We are aiming at something definite in the construction of our new prison. We are going to try to give that large class of boys and young men that come to prison for the first time one more opportunity of going through life without being immured in a prison cell. In the construction of our buildings, our domicile accommodation will be largely of the dormitory type;—small dormitories, accommodating 14 beds, with a large, semi-circular bay window on one side which will serve as a sitting room; attached to which dormitory will be a completely equipped bedroom and dressing room. The corridor which runs along the side where the officers will patrol is divided from these rooms that I speak of by a glass partition, so that our men are thoroughly under observation every hour of the day and night, and there will be no opportunities whatever for some of those things that penologists so much dread. In addition to that, we have a number of single rooms and a number of cells; but in a prison which is destined to accommodate 600, we are only putting in 40 cells. The men who behave and who demonstrate that they can appreciate that dormitory life and maintain the condition of it, we hope to give ultimately a single room; and the men who fail to appreciate this dormitory life and don’t behave as we wish them to will then be demoted into a cell; but we are going to try, as I say, to get those boys through life, if possible, without the cell. Will we succeed? I don’t know. I don’t know. We have our critics; but this world will never be saved by the critics; it will be saved by the dreamers. The history of humanity is the history of indomitable hope. Emerson says that “Every thing is free to the man that can grasp it;” that “He who despairs is wrong.”

In dealing with delinquents, it is the personal touch that tells. Human nature craves for sympathy. Kingsley was once asked what the secret of his joyous, buoyant life was; and his ready reply was: “I had a friend.” Our Saviour was no exception to this rule; for as our Saviour approached Gethsemane, he yearned for a friend whom he could rely upon to wait and watch while he endured; and expressed it in that pathetic request to the drowsy Peter and his sleepy comrades. When we see a very simple duty staring us in the face in dealing with this class, we are too prone to say, “Lord, here am I. Send him.” It is an easy matter for a man of means to write his check, or give his cash; but it is an entirely different thing to carry that gift to some poor fellow who is down and out and sweeten it with the fragrance of personal kindness.

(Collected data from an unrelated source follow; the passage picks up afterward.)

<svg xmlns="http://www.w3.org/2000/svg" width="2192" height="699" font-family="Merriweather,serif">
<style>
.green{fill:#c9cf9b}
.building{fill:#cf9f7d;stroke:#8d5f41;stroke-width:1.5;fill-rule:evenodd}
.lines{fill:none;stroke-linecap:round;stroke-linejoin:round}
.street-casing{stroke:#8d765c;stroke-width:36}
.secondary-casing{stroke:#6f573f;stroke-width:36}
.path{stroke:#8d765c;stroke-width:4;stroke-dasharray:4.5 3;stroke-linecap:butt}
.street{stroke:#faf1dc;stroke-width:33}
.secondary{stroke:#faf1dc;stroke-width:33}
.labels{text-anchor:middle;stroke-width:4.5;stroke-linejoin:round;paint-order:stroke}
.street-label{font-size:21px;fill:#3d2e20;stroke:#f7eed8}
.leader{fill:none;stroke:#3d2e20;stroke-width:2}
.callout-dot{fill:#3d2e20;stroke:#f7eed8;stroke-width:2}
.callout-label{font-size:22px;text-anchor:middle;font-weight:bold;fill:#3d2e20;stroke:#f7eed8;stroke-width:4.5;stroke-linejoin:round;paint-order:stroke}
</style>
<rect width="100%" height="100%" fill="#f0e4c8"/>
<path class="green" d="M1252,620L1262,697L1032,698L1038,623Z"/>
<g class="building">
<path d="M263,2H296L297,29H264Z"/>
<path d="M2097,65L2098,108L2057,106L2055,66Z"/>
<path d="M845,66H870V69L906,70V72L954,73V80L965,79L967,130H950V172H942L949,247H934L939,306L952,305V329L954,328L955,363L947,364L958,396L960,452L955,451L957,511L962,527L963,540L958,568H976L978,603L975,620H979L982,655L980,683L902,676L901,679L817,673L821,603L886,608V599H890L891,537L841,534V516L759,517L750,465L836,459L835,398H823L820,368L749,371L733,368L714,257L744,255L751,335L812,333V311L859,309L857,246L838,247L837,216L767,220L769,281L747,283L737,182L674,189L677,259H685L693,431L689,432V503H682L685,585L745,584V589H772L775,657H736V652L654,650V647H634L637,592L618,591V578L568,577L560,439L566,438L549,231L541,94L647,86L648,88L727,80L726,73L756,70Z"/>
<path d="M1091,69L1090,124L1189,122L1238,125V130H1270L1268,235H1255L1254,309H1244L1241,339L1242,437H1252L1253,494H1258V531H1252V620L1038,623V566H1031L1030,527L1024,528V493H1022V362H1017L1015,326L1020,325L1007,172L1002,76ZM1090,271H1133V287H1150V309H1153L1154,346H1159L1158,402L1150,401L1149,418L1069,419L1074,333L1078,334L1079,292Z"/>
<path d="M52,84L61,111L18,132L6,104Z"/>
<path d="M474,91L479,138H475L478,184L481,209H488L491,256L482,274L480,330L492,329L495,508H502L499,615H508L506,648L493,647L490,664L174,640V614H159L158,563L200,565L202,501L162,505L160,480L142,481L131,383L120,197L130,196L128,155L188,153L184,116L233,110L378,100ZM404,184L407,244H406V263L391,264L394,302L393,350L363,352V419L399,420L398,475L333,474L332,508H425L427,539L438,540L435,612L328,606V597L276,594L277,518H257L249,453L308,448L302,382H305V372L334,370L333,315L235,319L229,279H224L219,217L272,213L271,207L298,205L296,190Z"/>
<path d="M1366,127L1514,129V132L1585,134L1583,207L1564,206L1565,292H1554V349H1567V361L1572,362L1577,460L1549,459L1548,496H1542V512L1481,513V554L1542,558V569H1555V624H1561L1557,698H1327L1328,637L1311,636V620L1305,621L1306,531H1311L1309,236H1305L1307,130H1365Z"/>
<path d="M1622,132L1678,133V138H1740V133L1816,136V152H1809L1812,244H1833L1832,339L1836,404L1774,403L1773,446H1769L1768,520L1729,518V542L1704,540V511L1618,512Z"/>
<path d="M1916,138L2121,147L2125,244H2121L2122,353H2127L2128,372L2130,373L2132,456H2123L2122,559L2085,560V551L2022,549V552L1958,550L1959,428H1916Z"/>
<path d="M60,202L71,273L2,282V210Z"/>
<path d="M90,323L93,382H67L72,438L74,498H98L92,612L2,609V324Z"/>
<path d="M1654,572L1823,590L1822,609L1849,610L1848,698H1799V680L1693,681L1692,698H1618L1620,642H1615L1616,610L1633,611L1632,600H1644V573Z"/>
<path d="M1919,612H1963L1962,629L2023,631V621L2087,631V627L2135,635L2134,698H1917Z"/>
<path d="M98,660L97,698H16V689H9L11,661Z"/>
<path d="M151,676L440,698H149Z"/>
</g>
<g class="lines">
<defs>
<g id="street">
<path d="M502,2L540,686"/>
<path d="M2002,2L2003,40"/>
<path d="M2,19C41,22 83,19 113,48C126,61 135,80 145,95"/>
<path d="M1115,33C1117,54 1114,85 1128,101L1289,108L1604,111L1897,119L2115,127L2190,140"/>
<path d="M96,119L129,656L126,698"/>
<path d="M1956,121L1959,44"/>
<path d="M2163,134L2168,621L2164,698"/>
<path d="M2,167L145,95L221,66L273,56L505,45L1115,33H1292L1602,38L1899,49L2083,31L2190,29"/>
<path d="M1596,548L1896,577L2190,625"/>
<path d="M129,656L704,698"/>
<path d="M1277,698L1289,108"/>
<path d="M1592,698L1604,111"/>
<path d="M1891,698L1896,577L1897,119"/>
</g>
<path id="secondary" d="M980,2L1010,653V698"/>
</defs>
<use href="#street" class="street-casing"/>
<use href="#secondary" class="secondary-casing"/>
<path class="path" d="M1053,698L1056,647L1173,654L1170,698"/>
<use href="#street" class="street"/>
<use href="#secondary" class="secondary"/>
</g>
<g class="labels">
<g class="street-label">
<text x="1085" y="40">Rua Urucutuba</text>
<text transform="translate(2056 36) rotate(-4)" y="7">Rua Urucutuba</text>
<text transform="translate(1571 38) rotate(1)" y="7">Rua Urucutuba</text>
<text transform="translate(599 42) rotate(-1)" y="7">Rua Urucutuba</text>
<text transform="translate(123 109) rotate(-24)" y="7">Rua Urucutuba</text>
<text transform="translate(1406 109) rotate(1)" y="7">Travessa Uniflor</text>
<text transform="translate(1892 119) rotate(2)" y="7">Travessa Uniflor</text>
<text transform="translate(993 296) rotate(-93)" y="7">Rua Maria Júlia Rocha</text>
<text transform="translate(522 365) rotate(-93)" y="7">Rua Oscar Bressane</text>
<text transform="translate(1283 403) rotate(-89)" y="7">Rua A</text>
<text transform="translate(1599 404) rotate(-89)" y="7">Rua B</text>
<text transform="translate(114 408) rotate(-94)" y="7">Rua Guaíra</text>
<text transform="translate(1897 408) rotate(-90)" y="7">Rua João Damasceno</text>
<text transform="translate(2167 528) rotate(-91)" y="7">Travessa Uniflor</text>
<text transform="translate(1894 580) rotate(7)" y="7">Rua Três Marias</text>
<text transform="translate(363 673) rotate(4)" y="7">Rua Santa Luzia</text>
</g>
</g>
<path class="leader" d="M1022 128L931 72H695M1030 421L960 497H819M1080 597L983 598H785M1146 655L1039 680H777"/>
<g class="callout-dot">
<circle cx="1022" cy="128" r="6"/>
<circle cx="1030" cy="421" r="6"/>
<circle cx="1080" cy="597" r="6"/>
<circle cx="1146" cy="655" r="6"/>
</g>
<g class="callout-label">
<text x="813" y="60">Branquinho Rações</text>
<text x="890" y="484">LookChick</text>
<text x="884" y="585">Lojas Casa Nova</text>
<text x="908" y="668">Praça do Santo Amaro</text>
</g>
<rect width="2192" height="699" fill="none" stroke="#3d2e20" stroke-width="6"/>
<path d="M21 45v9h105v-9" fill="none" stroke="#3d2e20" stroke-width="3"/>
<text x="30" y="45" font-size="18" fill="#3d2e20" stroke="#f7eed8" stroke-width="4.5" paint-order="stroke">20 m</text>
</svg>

“Not what we give, but what we share;

The gift without the giver is bare.”

We have church service at our place every Sunday afternoon and Wednesday afternoon; one day our preacher failed to materialize. The men were in the chapel; and I did not wish to have them return to the cells without saying something to them; as I could not preach I thought I would do the next best thing, and I would read another fellow’s sermon; only, I gave the other fellow credit for it. I was reading a book just then that interested me very much; and I went down to the office and got it, and I read the first chapter; and when I finished, I asked if I should read more, and they said, “Yes, Warden.” I read a second and a third chapter; I read as long as my voice would hold out; and as I had finished, a man down in the audience said, “Won’t you be kind enough to tell me the name of that book, and the author?” I was very glad to have them ask the question; I told him. The next morning when I was going through the prison industries, the officers kept asking me what book I read, the previous day. I said, “Why do you ask?” They said, “The men are all talking about it.” I sent down town and got fifteen copies and sent it around among the cells, with instructions that no one man could keep it for more than a week. When we collected the books at the end of the first week, I found that a great many men had taken paper and copied out portions of it. This was practically a non-reading population. They had refused a lot of good books we had put in our library which I had thought were fine, much to my disappointment. Perhaps you would like to know the kind of book they so much enjoyed; and, with your permission, I will just read you the first page of the first chapter.

“Man has two Creators: his God, and himself. The first creator furnishes him the raw material of his life and the laws of conformity with which he can make that life what he will. His second creator, himself, has marvelous powers he rarely realizes. It is what a man makes of himself that counts. If a man fails in life he usually says, I am as God made me. When he succeeds in life, he proudly proclaims himself a self-made man. Man is placed into this world not as a finality, but as a possibility. Man’s greatest enemy is himself. Man in his weakness is the creature of circumstances; man in his strength is the creator of circumstances. Whether he be victim or victor depends largely on himself. Man is never truly great, merely for what he is, but ever for what he may become.”

Now, that is pretty good meat. And that afternoon I was the one who learned the great lesson; for I learned that if we approach this subject in the right way we can waken, even in dormant minds, a desire for good literature. And my little experience of the afternoon revolutionized my method of dealing with the boys in this respect.

My time is up.

(A Voice: “Go on!”)

A Member: Who is the author of that book?